Задание »
Определите, соответствуют ли фрагменту текста, приведенному ниже, утверждения 1–3. Ответьте «да» или «нет» и приведите точную цитату из фрагмента, которая это подтверждает.
1. Во фрагменте главным лозунгом печати названы слова «проклинай, ненавидь и клевещи».
2. Во фрагменте достойным памятником человеку назван золотой памятник.
3. Во фрагменте говорится, что Достоевский назвал дело революционеров мошенничеством.

Фрагмент текста »
- - - - -

Редко-редко у меня мелькает мысль, что напором своей психологичности я одолею литературу. Т. е. что «потом» будут психологичны — как я и «наши» (Рцы, Фл., Шперк, еще несколько, немного).
Какое бы счастье. Прошли бы эти «болваны». Ведь суть не в «левости», а в что болваны.
Кроме воровской (сейчас) и нет никакой печати. Не знаю, что делать с этой «6-ой державой» (Наполеон).
Главный лозунг печати: проклинай, ненавидь и клевещи.
(вспоминаю статьи по † Суворина).
Достоевский, который терся плечом о плечо с революционерами (Петрашевский), — имел мужество сказать о них: «мошенничество». — «Русская революция сделана мошенниками» (Нечаев, «Бесы»).
Около этого приходится поставить великое
Человека достойный памятник только один — земляная могила и деревянный крест.
Золотой же памятник можно поставить только над собакою.
- Звездочка тусклая, звездочка бледная,
- Все ты горишь предо мною одна.

- - - - -

Предоставленные записи »
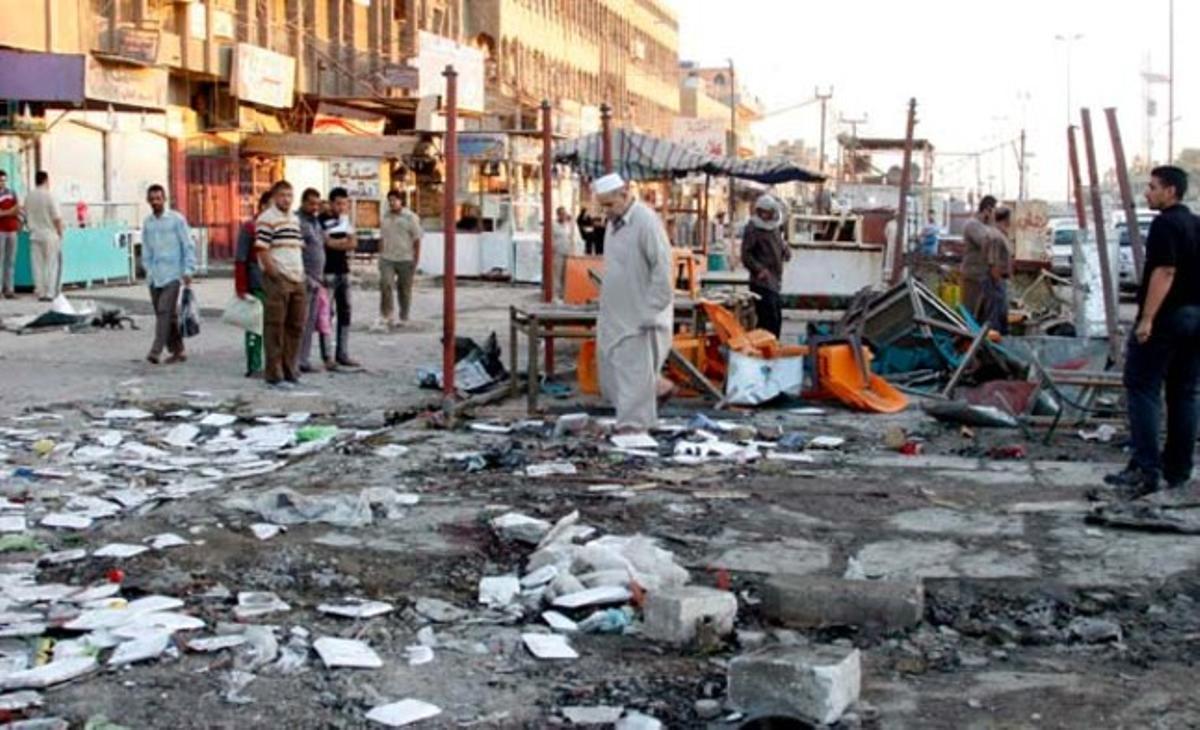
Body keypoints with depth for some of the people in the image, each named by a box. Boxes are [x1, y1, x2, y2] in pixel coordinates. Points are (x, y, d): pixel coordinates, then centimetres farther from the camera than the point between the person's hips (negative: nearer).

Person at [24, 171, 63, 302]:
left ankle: (40, 293, 8)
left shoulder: (29, 197, 4)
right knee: (52, 265, 1)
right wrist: (60, 232, -2)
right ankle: (50, 293, -3)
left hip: (35, 236, 5)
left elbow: (26, 218, 10)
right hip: (50, 235, -5)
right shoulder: (49, 196, -11)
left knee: (38, 265, 7)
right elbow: (57, 218, -13)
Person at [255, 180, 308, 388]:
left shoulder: (295, 219, 16)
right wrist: (274, 275, -16)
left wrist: (301, 274, 14)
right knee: (275, 328, -3)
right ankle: (274, 374, 1)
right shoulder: (266, 219, -9)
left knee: (296, 326, 11)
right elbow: (262, 250, -14)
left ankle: (289, 370, 21)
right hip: (278, 280, -8)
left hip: (297, 279, 8)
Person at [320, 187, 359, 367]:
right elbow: (329, 242, -14)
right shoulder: (322, 220, -5)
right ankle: (326, 356, -5)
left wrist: (337, 244, -9)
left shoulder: (345, 220, 16)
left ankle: (342, 354, 14)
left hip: (344, 271, 7)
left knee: (345, 312, 8)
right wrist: (345, 242, 0)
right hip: (328, 272, -7)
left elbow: (353, 243, 9)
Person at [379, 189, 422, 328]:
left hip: (405, 259, -3)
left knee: (404, 290, 5)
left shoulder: (410, 217, -3)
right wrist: (381, 255, 11)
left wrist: (416, 259, -8)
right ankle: (387, 315, -14)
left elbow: (417, 240, -4)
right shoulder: (385, 217, 11)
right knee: (385, 284, -17)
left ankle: (404, 318, 17)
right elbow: (382, 238, 16)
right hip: (387, 259, 3)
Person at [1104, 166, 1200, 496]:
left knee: (1143, 388, -7)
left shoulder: (1165, 224, -12)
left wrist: (1147, 318, -23)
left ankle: (1145, 470, -14)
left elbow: (1165, 272, -21)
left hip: (1166, 318, -9)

- - - - -

Ответ »
1. Да: «Главный лозунг печати: проклинай, ненавидь и клевещи».
2. Нет: «Человека достойный памятник только один — земляная могила и деревянный крест. Золотой же памятник можно поставить только над собакою».
3. Да: «имел мужество сказать о них: „мошенничество“».